Our study did not identify any difference in resting and peak walking heart rates between the two groups. Overall, the heart rates of patients both at rest and with exercise were relatively well controlled in both groups (around 70 and 90 bpm, respectively). Melenovsky et al20 found that irregularity of the RR interval worsens cardiac function in heart failure patients who have AF. These findings raise the possibility that AF patients may benefit from undergoing AVN ablation even if their ventricular rates appear moderately well controlled with medication. Similar results were observed in a recent meta-analysis by Stavrakis et al21 showing statistically significant improvement of hospitalization and non-significant reduction in overall mortality in spite of no difference in the 6-min walk test and the Minnesota living with heart failure score in a selected AF population who underwent AVN ablation following CRT compared with RV pacing only.
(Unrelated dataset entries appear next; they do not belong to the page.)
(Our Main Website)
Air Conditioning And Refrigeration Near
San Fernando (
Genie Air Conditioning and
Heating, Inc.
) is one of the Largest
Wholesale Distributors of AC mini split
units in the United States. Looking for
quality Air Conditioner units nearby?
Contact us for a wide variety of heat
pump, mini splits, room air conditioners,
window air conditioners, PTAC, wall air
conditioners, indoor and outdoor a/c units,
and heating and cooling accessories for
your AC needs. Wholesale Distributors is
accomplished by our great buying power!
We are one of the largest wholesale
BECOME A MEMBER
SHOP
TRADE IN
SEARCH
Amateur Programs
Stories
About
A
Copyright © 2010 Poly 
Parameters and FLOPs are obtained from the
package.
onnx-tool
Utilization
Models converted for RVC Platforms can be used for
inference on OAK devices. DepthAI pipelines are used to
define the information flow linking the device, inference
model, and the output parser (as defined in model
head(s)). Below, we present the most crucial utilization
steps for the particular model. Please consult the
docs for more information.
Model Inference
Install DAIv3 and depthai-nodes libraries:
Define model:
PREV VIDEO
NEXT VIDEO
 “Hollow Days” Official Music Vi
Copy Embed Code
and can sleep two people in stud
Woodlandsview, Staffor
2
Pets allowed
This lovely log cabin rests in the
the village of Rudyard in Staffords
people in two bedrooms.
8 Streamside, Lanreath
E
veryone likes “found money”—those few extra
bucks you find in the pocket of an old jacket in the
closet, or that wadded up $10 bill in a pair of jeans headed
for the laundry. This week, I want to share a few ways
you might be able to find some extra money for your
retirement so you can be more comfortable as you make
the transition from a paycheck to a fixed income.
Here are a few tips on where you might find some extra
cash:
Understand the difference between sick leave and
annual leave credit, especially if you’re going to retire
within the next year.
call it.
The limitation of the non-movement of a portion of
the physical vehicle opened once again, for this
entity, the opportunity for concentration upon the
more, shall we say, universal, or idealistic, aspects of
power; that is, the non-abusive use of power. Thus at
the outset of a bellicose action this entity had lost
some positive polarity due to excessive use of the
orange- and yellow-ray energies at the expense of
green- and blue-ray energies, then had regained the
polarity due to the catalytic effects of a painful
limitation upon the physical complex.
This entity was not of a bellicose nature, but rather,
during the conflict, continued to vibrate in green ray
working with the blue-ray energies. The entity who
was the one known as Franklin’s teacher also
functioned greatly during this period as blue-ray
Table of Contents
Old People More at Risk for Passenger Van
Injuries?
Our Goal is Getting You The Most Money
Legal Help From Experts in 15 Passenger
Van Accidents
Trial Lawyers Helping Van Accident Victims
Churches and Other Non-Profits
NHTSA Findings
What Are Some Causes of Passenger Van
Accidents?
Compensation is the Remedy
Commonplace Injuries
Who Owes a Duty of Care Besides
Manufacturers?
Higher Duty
The study also provided similar findings to those seen by Ciaramitaro et al22 in AF with heart failure but preserved LV function: ventricular rhythm regularization achieved after AVN ablation reduces biventricular rate variability following CRT. In our study populations, the paced rate in both groups was similar at rest and exercise, but the rate stabilization achieved by ablation provided a favorable outcome in advanced heart failure with AF after CRT. Although there were no differences in quality of life, peak oxygen consumption, or 6-min walk test, which are similar to the results of prior studies like Tse et al in 2004.23

Limitations

This study has a relatively small number of patients who underwent AVN ablation. However, these patients underwent prospective follow-up including baseline and 6-min walk tests which allowed for detailed analysis of the potential mechanisms for response to CRT. AVN ablation was performed at the physician’s discretion without randomization due to the limited number of patients who had atrial fibrillation in the original cohort group. Nevertheless, the end result of our study is similar to other randomized trials showing a trend regarding the benefits of CRT therapy in AF. Our focus was on the mechanism of these benefits. Device algorithms that promote biventricular pacing at the time of sensed ventricular events result in fused biventricular pacing. These potentially less effective biventricular paced beats may be less frequent in patients with AVN ablation. This may in part account for greater reverse remodeling in the AVN ablation group. Detailed data on true biventricular pacing percent and triggered biventricular pacing were not available for analysis.

Conclusions

Patients with AF who underwent AVN ablation had a higher percentage of biventricular pacing, despite having resting and peak heart rates similar to those in patients without AVN ablation before and after CRT. This finding was likely secondary to improved ventricular rhythm regularization. This mechanism may explain the added benefit of AVN ablation in AF patients who undergo CRT. Future randomized studies are needed to determine whether routine AVN ablation might be beneficial in all AF patients undergoing CRT.